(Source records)
━━━━━━━━━━━━━━━━

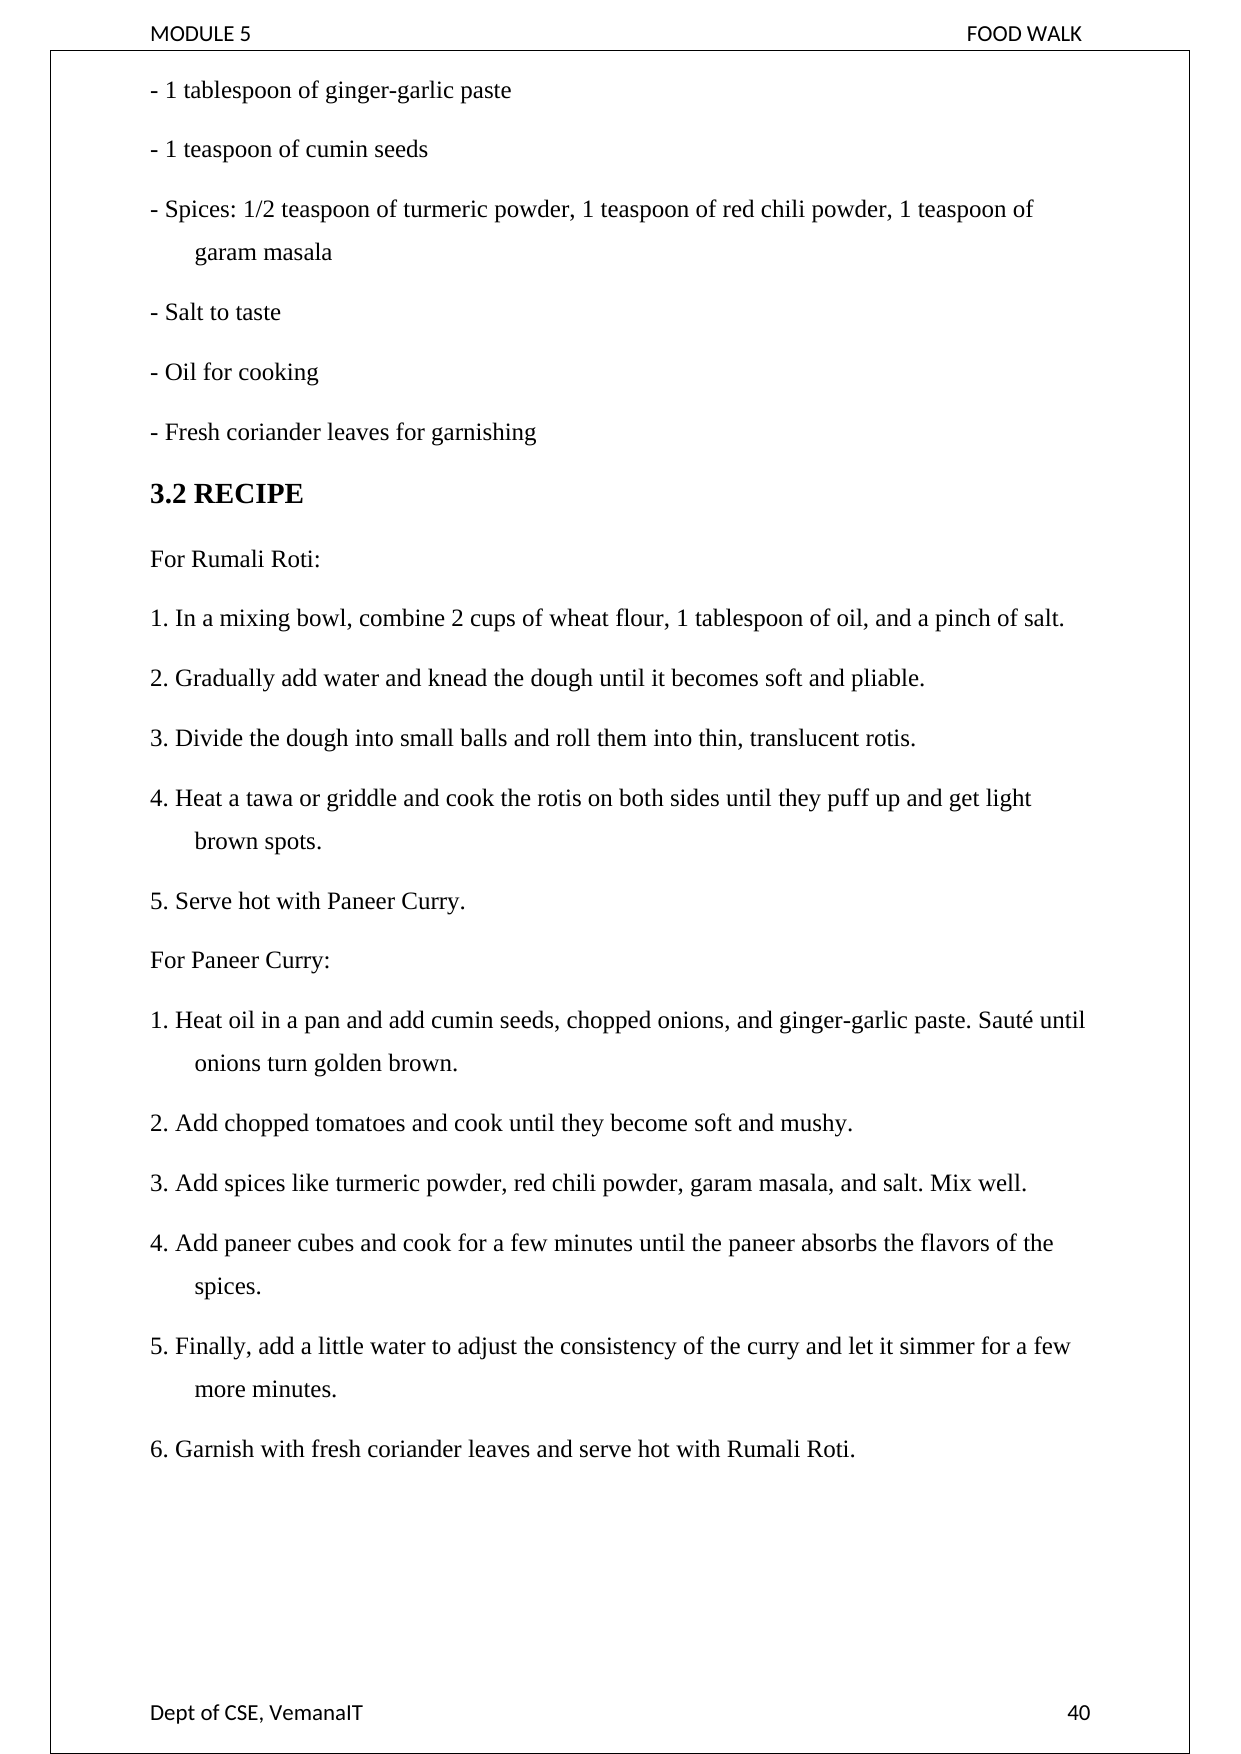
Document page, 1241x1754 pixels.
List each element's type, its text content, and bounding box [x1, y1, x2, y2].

text 3.2 RECIPE [150, 477, 1090, 510]
text - Fresh coriander leaves for garnishing [150, 417, 1090, 446]
text 2. Add chopped tomatoes and cook until they become soft and mushy. [150, 1108, 1090, 1137]
text For Rumali Roti: [150, 544, 1090, 572]
text - Spices: 1/2 teaspoon of turmeric powder, 1 teaspoon of red chili powder, 1 teaspoon of garam masala [150, 194, 1090, 266]
text - Oil for cooking [150, 357, 1090, 386]
text - 1 teaspoon of cumin seeds [150, 134, 1090, 163]
text 1. In a mixing bowl, combine 2 cups of wheat flour, 1 tablespoon of oil, and a pinch of salt. [150, 603, 1090, 632]
text 1. Heat oil in a pan and add cumin seeds, chopped onions, and ginger-garlic paste. Sauté until onions turn golden brown. [150, 1005, 1090, 1077]
text 6. Garnish with fresh coriander leaves and serve hot with Rumali Roti. [150, 1434, 1090, 1462]
text - Salt to taste [150, 297, 1090, 326]
text 3. Divide the dough into small balls and roll them into thin, translucent rotis. [150, 723, 1090, 752]
text For Paneer Curry: [150, 946, 1090, 974]
text - 1 tablespoon of ginger-garlic paste [150, 75, 1090, 103]
text 5. Serve hot with Paneer Curry. [150, 886, 1090, 914]
text 4. Heat a tawa or griddle and cook the rotis on both sides until they puff up and get light brown spots. [150, 783, 1090, 855]
text 5. Finally, add a little water to adjust the consistency of the curry and let it simmer for a few more minutes. [150, 1331, 1090, 1403]
text 2. Gradually add water and knead the dough until it becomes soft and pliable. [150, 663, 1090, 692]
text 3. Add spices like turmeric powder, red chili powder, garam masala, and salt. Mix well. [150, 1168, 1090, 1197]
text 4. Add paneer cubes and cook for a few minutes until the paneer absorbs the flavors of the spices. [150, 1228, 1090, 1300]
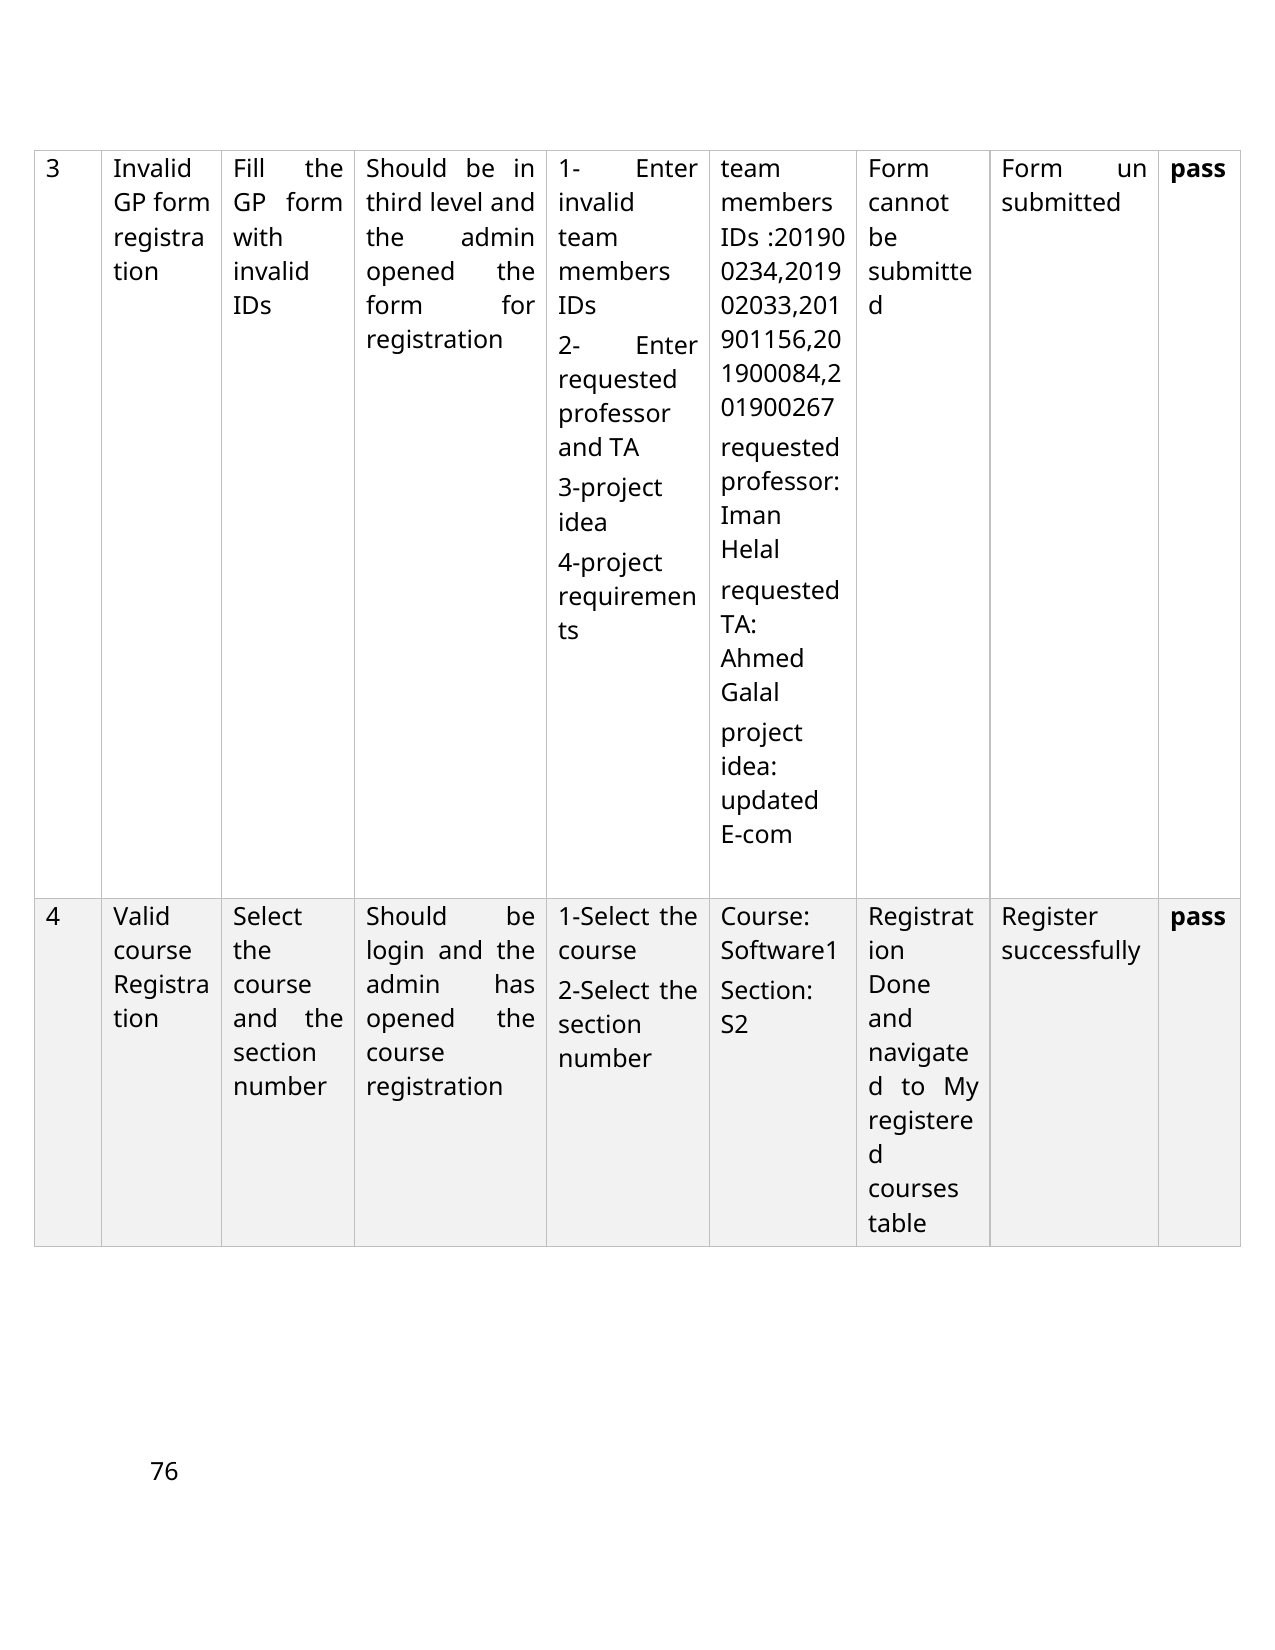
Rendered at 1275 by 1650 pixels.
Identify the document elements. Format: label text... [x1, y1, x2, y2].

table_cell Register successfully [991, 899, 1158, 1246]
table_cell Form cannot be submitted [857, 151, 989, 898]
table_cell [355, 151, 546, 898]
table_cell Valid course Registration [102, 899, 221, 1246]
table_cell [355, 899, 546, 1246]
table_cell Form un submitted [991, 151, 1158, 898]
table_cell 1-Select the course 2-Select the section number [547, 899, 709, 1246]
table_cell 3 [35, 151, 101, 898]
table_cell 1- Enter invalid team members IDs 2- Enter requested professor and TA 3-project idea 4-project requirements [547, 151, 709, 898]
table_cell 4 [35, 899, 101, 1246]
table_cell Invalid GP form registration [102, 151, 221, 898]
table_cell pass [1159, 151, 1240, 898]
table_cell team members IDs :201900234,201902033,201901156,201900084,201900267 requested professor: Iman Helal requested TA: Ahmed Galal project idea: updated E-com [710, 151, 856, 898]
table_cell pass [1159, 899, 1240, 1246]
table_cell Registration Done and navigated to My registered courses table [857, 899, 989, 1246]
table_cell Course: Software1 Section: S2 [710, 899, 856, 1246]
table_cell Fill the GP form with invalid IDs [222, 151, 354, 898]
table_cell Select the course and the section number [222, 899, 354, 1246]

━━━━━━━━━━━━━━━━

== WHAT IS EXPECTED ==
Copy out the lines starting at the one containing "Rendered at 1275 by 1650 pixels." and ending with the last line of the entries. Include nothing else.

== TASK RESPONSE ==
Rendered at 1275 by 1650 pixels.
Identify the document elements. Format: label text... [x1, y1, x2, y2].

table_cell Register successfully [991, 899, 1158, 1246]
table_cell Form cannot be submitted [857, 151, 989, 898]
table_cell [355, 151, 546, 898]
table_cell Valid course Registration [102, 899, 221, 1246]
table_cell [355, 899, 546, 1246]
table_cell Form un submitted [991, 151, 1158, 898]
table_cell 1-Select the course 2-Select the section number [547, 899, 709, 1246]
table_cell 3 [35, 151, 101, 898]
table_cell 1- Enter invalid team members IDs 2- Enter requested professor and TA 3-project idea 4-project requirements [547, 151, 709, 898]
table_cell 4 [35, 899, 101, 1246]
table_cell Invalid GP form registration [102, 151, 221, 898]
table_cell pass [1159, 151, 1240, 898]
table_cell team members IDs :201900234,201902033,201901156,201900084,201900267 requested professor: Iman Helal requested TA: Ahmed Galal project idea: updated E-com [710, 151, 856, 898]
table_cell pass [1159, 899, 1240, 1246]
table_cell Registration Done and navigated to My registered courses table [857, 899, 989, 1246]
table_cell Course: Software1 Section: S2 [710, 899, 856, 1246]
table_cell Fill the GP form with invalid IDs [222, 151, 354, 898]
table_cell Select the course and the section number [222, 899, 354, 1246]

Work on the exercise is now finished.